21 de março de 2018

COMPLACÊNCIA NAS OPERAÇÕES DE VOO



Maio de 2014. Um jato executivo Gulfstream G-IV ingressa na pista para decolagem do aeroporto de Bedford, EUA. Durante a corrida, ao atingir 125 kt (230 km/h), o piloto tenta puxar o manche para decolar mas os controles de voo não se movem. Já em alta velocidade, o comandante decide iniciar a frenagem, só que agora não há mais espaço suficiente. O avião ultrapassa o final da pista, colide com obstáculos no prolongamento, pega fogo e fica totalmente destruído. A bordo, os dois pilotos, a comissária de voo e mais quatro passageiros sofrem lesões fatais.
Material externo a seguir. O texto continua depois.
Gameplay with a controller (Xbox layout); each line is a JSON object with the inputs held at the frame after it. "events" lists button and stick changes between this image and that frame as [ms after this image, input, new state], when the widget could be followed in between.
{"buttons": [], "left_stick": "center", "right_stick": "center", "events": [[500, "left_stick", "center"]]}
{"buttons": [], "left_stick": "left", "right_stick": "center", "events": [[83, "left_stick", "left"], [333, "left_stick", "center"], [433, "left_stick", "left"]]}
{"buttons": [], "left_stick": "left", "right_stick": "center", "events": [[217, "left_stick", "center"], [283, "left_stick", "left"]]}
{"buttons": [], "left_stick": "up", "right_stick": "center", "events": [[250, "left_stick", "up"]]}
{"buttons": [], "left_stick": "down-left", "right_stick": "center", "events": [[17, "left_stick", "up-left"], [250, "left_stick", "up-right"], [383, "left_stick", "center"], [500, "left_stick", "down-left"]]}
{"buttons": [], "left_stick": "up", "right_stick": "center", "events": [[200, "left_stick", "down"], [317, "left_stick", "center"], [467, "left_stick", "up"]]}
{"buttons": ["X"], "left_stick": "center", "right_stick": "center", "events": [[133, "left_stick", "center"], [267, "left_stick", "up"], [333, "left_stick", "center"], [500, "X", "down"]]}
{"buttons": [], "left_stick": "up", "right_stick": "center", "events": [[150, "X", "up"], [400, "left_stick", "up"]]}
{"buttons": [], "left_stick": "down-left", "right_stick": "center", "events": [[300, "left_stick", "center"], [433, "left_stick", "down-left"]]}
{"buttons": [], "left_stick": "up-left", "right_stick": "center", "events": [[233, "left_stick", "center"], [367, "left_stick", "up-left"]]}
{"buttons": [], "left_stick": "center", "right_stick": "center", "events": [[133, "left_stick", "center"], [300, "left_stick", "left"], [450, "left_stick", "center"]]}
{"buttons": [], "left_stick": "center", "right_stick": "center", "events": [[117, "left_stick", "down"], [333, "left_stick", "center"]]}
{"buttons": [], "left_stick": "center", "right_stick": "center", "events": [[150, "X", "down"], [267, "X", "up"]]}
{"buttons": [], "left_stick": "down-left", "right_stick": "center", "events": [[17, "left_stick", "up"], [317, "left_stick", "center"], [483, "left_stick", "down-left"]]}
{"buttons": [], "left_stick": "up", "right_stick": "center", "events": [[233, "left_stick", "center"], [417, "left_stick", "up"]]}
O NTSB, órgão americano de investigação de acidentes, conclui que a aeronave havia iniciado a corrida de decolagem com a trava dos comandos de voo acionada. Conhecida como Gust Lock, o dispositivo é usado para bloquear os comandos quando o avião está no solo e evitar que as superfícies de controle sejam danificadas devido à ação de ventos fortes.

A primeira vista, parece que os tripulantes esqueceram um dos procedimentos previstos antes da decolagem, a liberação das travas de comandos de voo. Mas uma pesquisa mais profunda indicou outros fatores presentes. Até o momento da decolagem, o gravador de voz de cabine (CVR) não registrou a leitura de nenhum dos cinco checklists previstos (Before Starting Engines, Starting Engines, After Starting Engines, Before Takeoff e Lineup checklists). Dentre estes cinco checklists, dois deles previam ações de liberação da travas dos comandos e a verificação de que os comandos estavam livres antes da decolagem.

O esquecimento de uma ação é algo que pode acontecer quando se executa uma tarefa de memória e, por isso mesmo, as boas práticas aconselham e os regulamentos de aviação determinam o uso de uma lista de verificações como auxílio durante as operações da aeronave. Para maior eficiência, os itens de checklist devem ser comunicados verbalmente em voz alta por um dos tripulantes e respondido pelo outro. Embora seja possível que um dos tripulantes possa ter realizado os procedimentos de forma silenciosa, tudo indica que os checklists não foram executados na preparação para esse voo. Adicionalmente, a entrevista com outro piloto que havia voado com o comandante da aeronave acidentada revelou que ele fazia os procedimentos de memória e não pedia o uso do checklist.

Porém, revelador mesmo foi o fato constatado na leitura do gravador de voo, o Quick Access Recorder (QAR). Análise das 175 decolagens gravadas no período dos últimos nove meses, incluindo a do dia do acidente, indicou que aqueles dois pilotos deixaram de executar um cheque completo dos comandos de voo em 98% das decolagens.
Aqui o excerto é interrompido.